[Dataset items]
-------
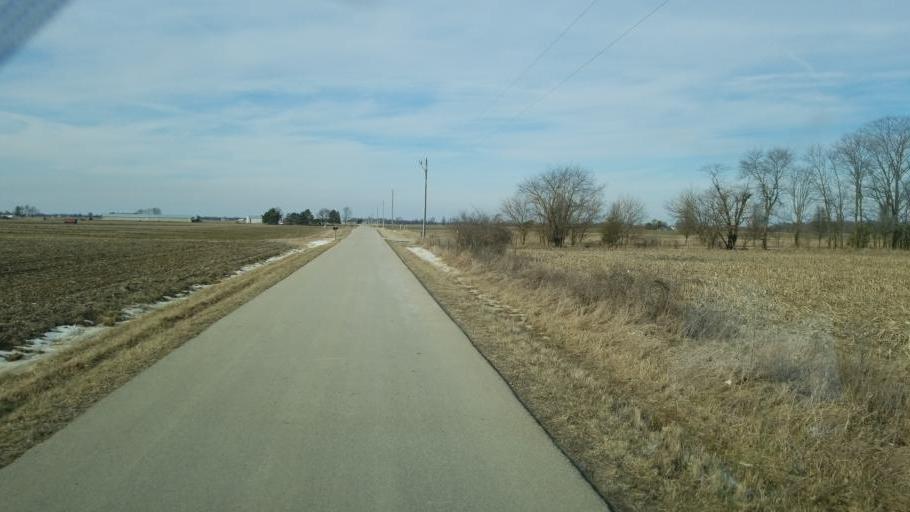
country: US
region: Ohio
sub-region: Marion County
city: Prospect
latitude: 40.4096
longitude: -83.2222
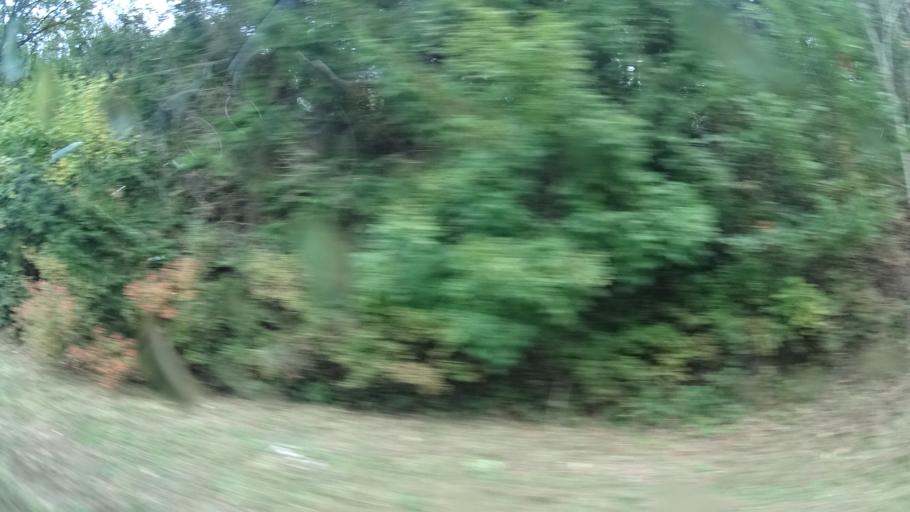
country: DE
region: Baden-Wuerttemberg
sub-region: Karlsruhe Region
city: Hardheim
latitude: 49.6125
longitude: 9.4625
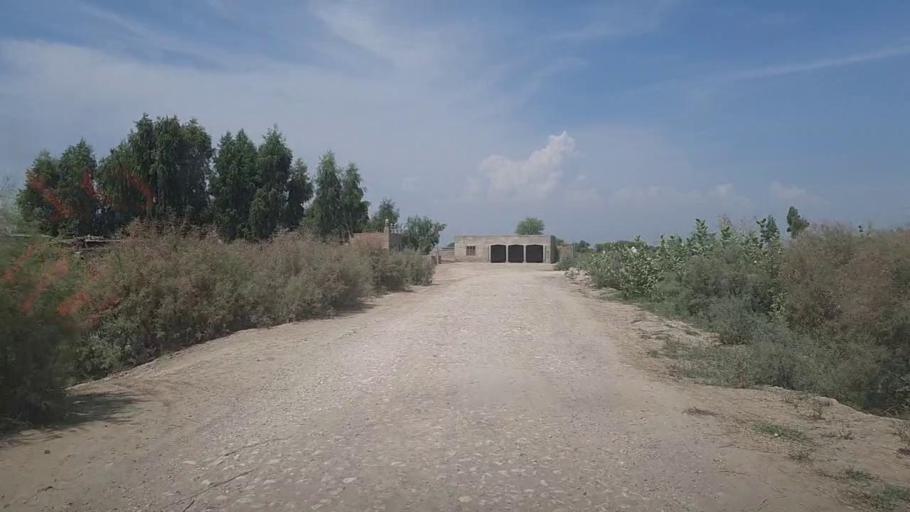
-------
Copy every line of the listing above word for word, leaving out the pictures.

country: US
region: Ohio
sub-region: Marion County
city: Prospect
latitude: 40.4096
longitude: -83.2222
country: DE
region: Baden-Wuerttemberg
sub-region: Karlsruhe Region
city: Hardheim
latitude: 49.6125
longitude: 9.4625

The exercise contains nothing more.